Your instructions → Return, without any change, the lines of the rows below, beginning with the line that contains "Which series contains the lowest Y value?" and continuing through the final line of the rows.

(Records from a dataset)
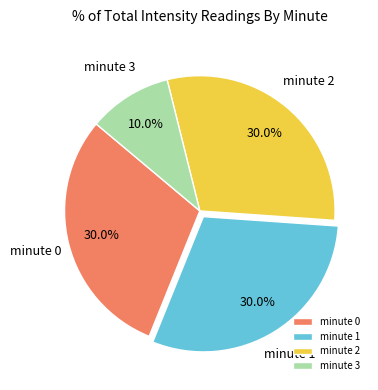

What percentage is the minute 1 slice, to the nearest percent?

30%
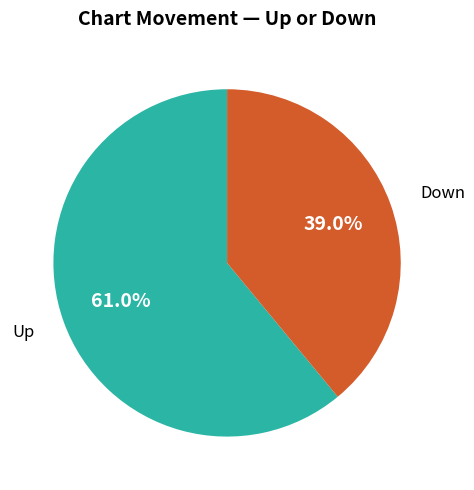

Does any single category account for the majority?

Yes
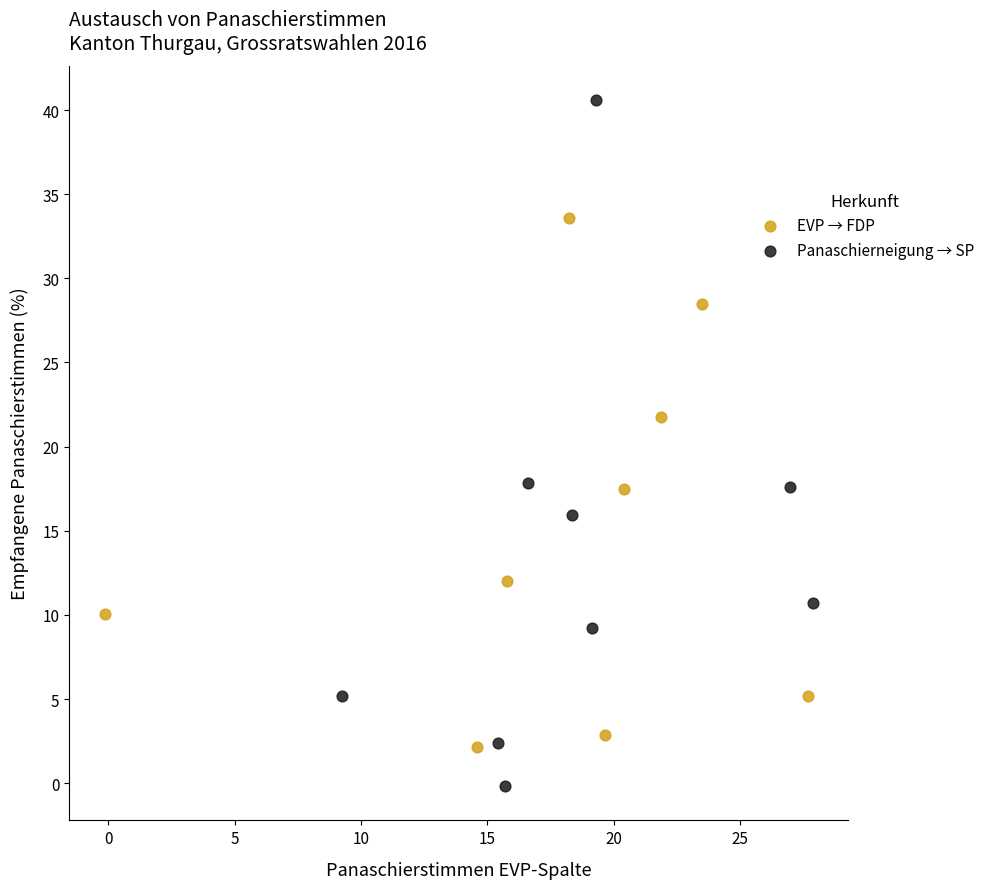

Which series contains the lowest Y value?

Panaschierneigung → SP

Result for this exercise →
Which series contains the lowest Y value?

Panaschierneigung → SP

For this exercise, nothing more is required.